By Saqib Iqbal Ahmed
NEW YORK (Reuters) - The dollar slipped against a basket of currencies on Friday after data showed U.S. consumer prices rose less than expected in September, pointing to muted inflation that could worry Federal Reserve officials.
The Labor Department said on Friday its Consumer Price Index jumped 0.5 percent last month after advancing 0.4 percent in August. Economists polled by Reuters had forecast a 0.6 percent increase.
September's increase was the biggest in eight months, but it stemmed mostly from soaring gasoline prices after hurricane-related production disruptions at Gulf Coast area oil refineries. Underlying inflation remained muted.
The dollar fell to 111.7 Japanese yen, its lowest since Sept. 26.
The Fed has raised its benchmark rate twice this year and signaled a third hike later this year.
Financial markets are pricing a roughly 88 percent probability of a rate increase in December, according to CME Group’s FedWatch tool.
The disappointing consumer price data "basically puts more pressure on the Fed to look at inflation," said Alfonso Esparza, senior currency analyst at Oanda in Toronto. "It puts the December rate hike more into question."
Minutes of the Fed's Sept. 19-20 meeting published on Wednesday showed policymakers had a prolonged debate about the prospects of a pickup in inflation and slowing the path of future interest rate rises if it did not.

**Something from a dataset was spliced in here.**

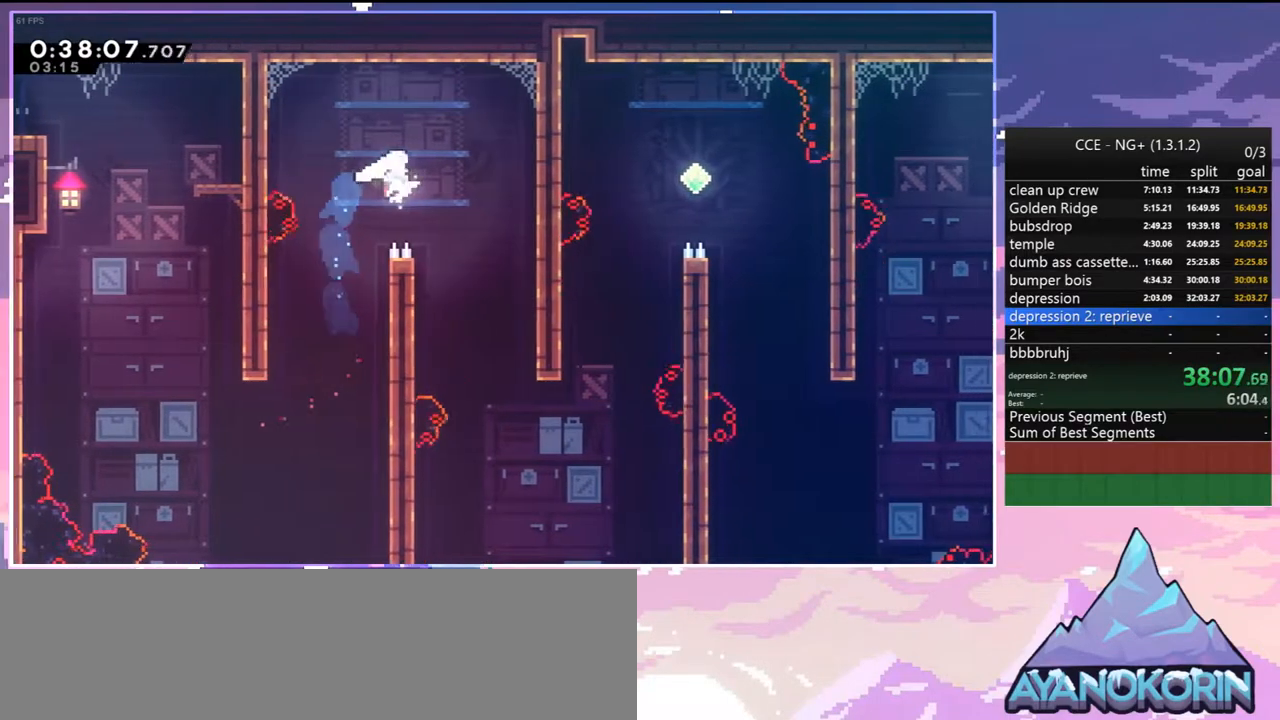
{"keys": ["right"], "events": [[84, "down", "down"], [234, "right", "up"], [317, "down", "up"], [417, "down", "down"], [417, "right", "down"], [500, "down", "up"]]}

Policymakers could, however, find solace from another report indicating the economy was recovering swiftly from the damage inflicted by Hurricanes Harvey and Irma, with a strong rebound in retail sales last month.

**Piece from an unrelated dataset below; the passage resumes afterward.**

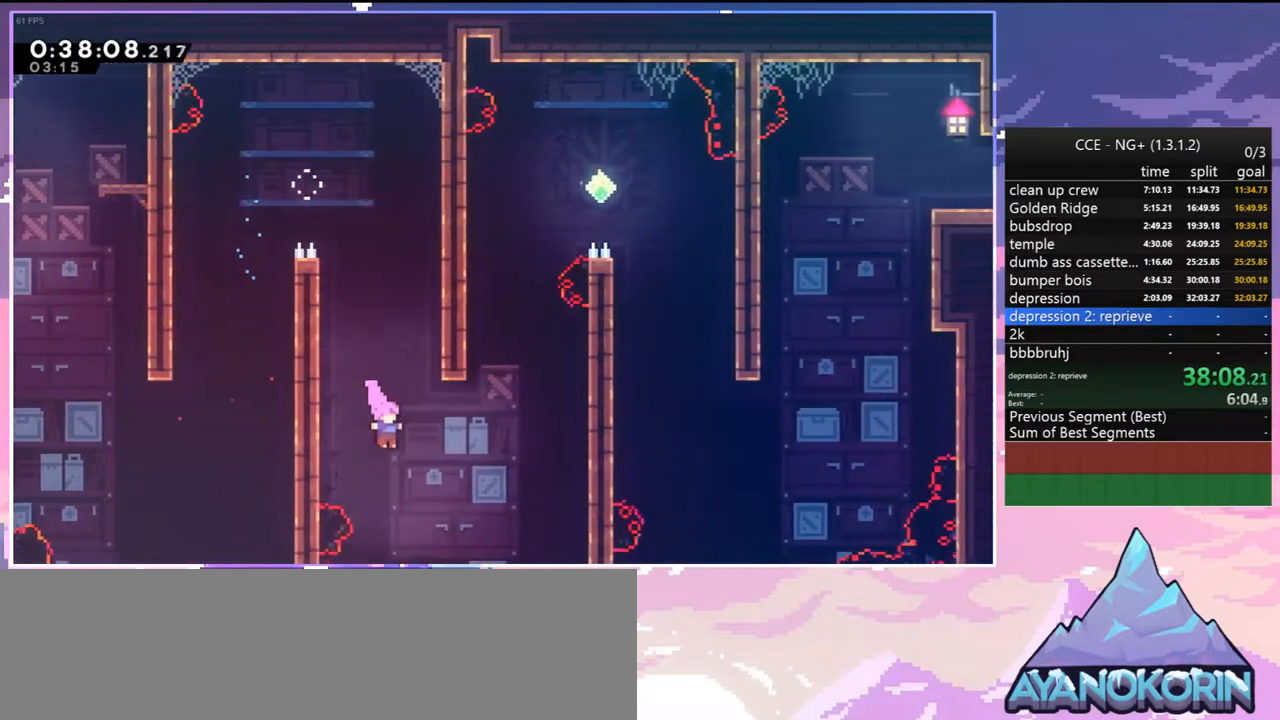
{"keys": ["right", "up"], "events": [[150, "up", "down"], [200, "dash", "down"], [200, "right", "up"], [334, "dash", "up"], [334, "right", "down"]]}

The weaker dollar helped buoy Britain's pound to a nearly two-week high against the dollar.
Sterling, which earlier skidded as Germany told Britain "time is running out" to get the deal it wants on Brexit, rebounded to trade up 0.32 percent at $1.3302.
The euro hit a session high of $1.1855 against the dollar and was up 0.22 percent.
The common currency was on pace for its biggest weekly rise in a month as investors put political concerns on the back burner and focused on expectations that the European Central Bank would outline plans to unwind its huge stimulus program.